Con su tía por fin respiró un poco. La matricularon en un colegio y pudo ir a clases, aunque la ilusión duró poco: sólo alcanzó a cursar hasta segundo de primaria antes de volver al trabajo. Se empleó en un taller de latonería y pintura de carros de una prima, donde aprendió a manejar herramientas, grasas y metales. Allí conoció a Luis Gildardo Baquero, un hombre mayor que tenía un torno mecánico en la calle 11 con carrera 15, cerca del Bronx, y con él se casó a los 19 años.

Luis fabricaba piezas metálicas para carros: flanches, tornillos, uniones de mofles y motores. Un día, un cliente pidió que le hicieran unas piezas para tejo. Luis no tenía idea de cómo hacerlo, pero Alcira sí: en su pueblo el tejo era parte de la vida. Para cuando nació su segundo hijo, con apenas 21 años, ya se había metido de lleno en la fabricación de tejos de hierro colado y forjado.
Durante un tiempo, el taller prosperó. Pero el matrimonio no. Luis no soportaba ver a Alcira tan metida en el trabajo, y ella no estaba dispuesta a encerrarse en casa a cuidar niños. Después de cuatro años, con cuatro hijos, la pareja se separó. Alcira tenía sólo 23 años y la determinación de seguir.

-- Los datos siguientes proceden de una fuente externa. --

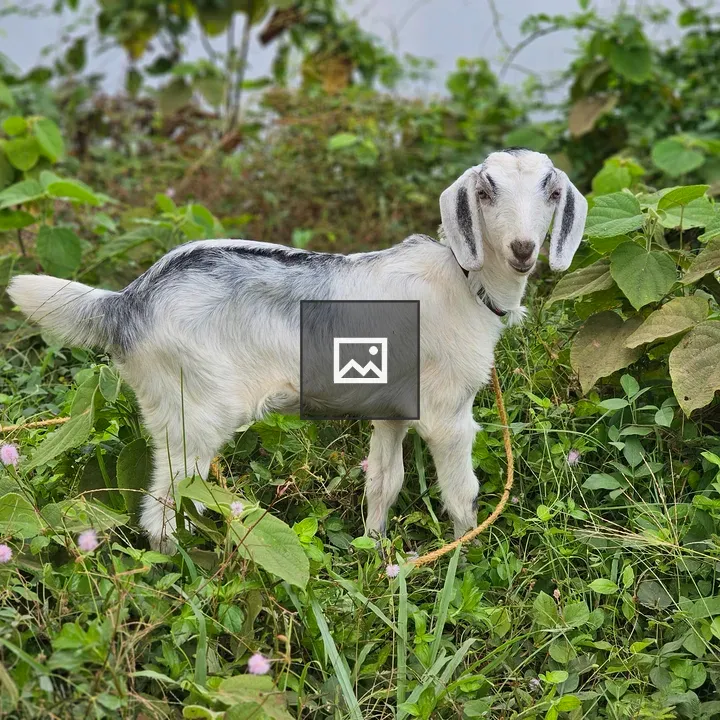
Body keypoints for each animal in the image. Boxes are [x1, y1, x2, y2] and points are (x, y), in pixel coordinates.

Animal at [8, 149, 587, 550]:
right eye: (485, 193)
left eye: (551, 193)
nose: (523, 250)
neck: (466, 281)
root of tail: (128, 302)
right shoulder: (448, 414)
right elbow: (461, 492)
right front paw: (466, 555)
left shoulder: (392, 410)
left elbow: (385, 482)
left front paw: (374, 554)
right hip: (196, 411)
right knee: (163, 508)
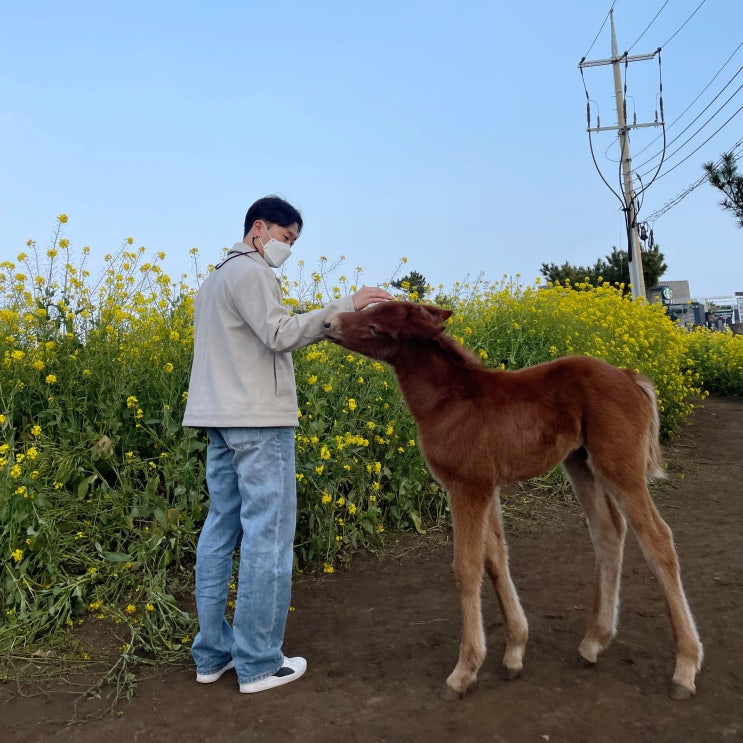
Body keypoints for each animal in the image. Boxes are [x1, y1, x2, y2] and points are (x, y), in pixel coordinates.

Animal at [326, 300, 704, 700]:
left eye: (376, 327)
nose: (329, 323)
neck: (448, 401)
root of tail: (631, 376)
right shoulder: (486, 486)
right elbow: (495, 558)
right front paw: (514, 650)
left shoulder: (467, 486)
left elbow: (467, 567)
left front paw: (464, 671)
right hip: (580, 462)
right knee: (609, 531)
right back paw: (593, 642)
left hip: (619, 467)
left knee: (658, 539)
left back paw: (685, 668)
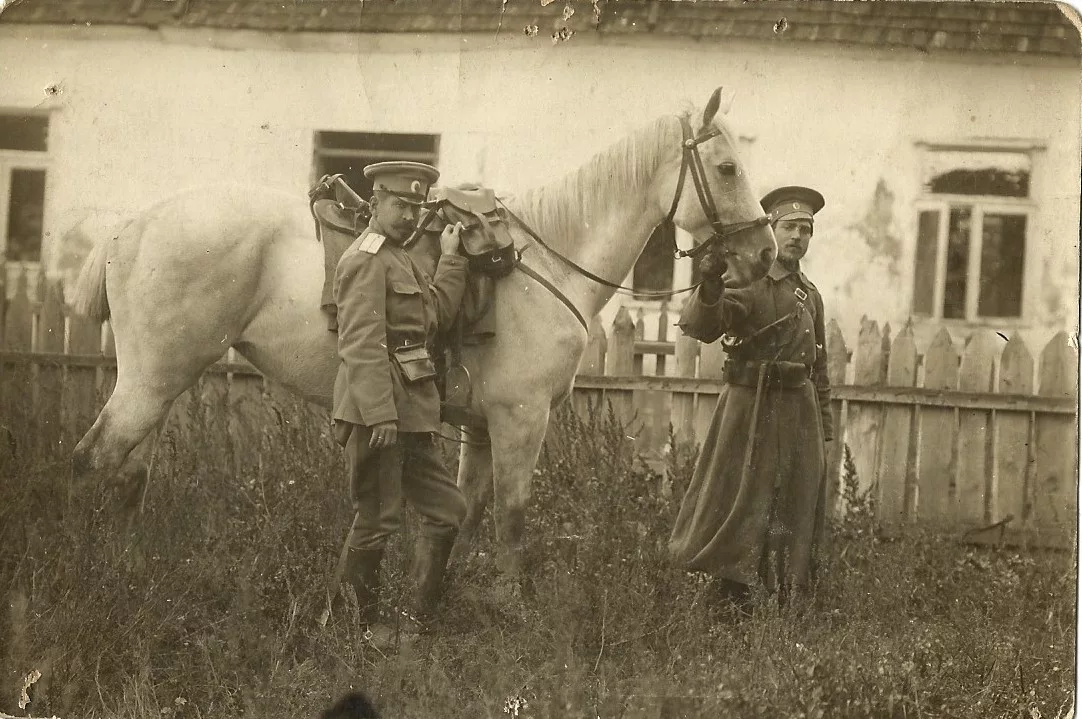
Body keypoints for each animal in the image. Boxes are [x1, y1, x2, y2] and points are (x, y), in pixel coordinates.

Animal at [69, 85, 779, 579]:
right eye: (727, 169)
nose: (766, 254)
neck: (547, 264)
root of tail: (133, 224)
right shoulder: (521, 420)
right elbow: (513, 520)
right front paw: (514, 612)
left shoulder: (482, 428)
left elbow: (465, 516)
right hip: (152, 380)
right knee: (97, 461)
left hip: (159, 382)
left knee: (128, 473)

Sin marido y sin respaldo, decidió arrancar por su cuenta. Montó su propio taller, aunque poco sabía del negocio. En tres ocasiones la estafaron, pero ella no se rindió. Con apenas mil pesos de inversión y dos manos incansables, a los 25 años fundó su propia empresa, en la calle 14 con carrera 20: la llamó El Palacio del Tejo. Contrató empleados, enseñó el oficio, y cuando estos aprendieron, le montaron la competencia. Perdió el negocio, incluso el nombre, porque nunca lo había registrado.
Pero ella volvió a empezar. Cuando por fin la empresa despegó en Bogotá, empezó a viajar por Boyacá y Cundinamarca, luego a la costa atlántica y Risaralda. Después cruzó fronteras: vendió sus tejos en Venezuela, Ecuador y hoy los exporta a Estados Unidos, México y España.
En esos años, los tejos que fabricaba valían apenas un peso y la gente hacía fila los sábados para comprarlos. La calidad era tal que los clientes mismos se encargaron de correr la voz. Así se convirtió en la única mujer fabricante de tejos en Colombia, conocida por hacer los mejores del país con acero inoxidable importado de Brasil y manganeso.


Hoy, a sus 68 años, dirige la Fábrica de Tejos Turmequé, en el barrio Ricaurte, carrera 25a #11–12b. Ya no fabrica cien tejos al día como antes; ahora trabaja por encargo, principalmente para la Federación Nacional de Tejo. Sus piezas más pequeñas, los “pony”, cuestan 60 mil pesos. Las más lujosas, hechas de manganeso y con pesos especiales, pueden superar el millón y medio. Los tejos de acero puro oscilan entre 200 y 400 mil pesos, dependiendo del encargo.
Su nombre es sinónimo de calidad en el mundo del tejo. Alcira Robayo Ramírez —la niña que un día saltó un muro para escapar— se convirtió en una empresaria que supo forjar, a golpe de martillo y carácter, un oficio y un destino y hoy haciendo tejos nadie le gana.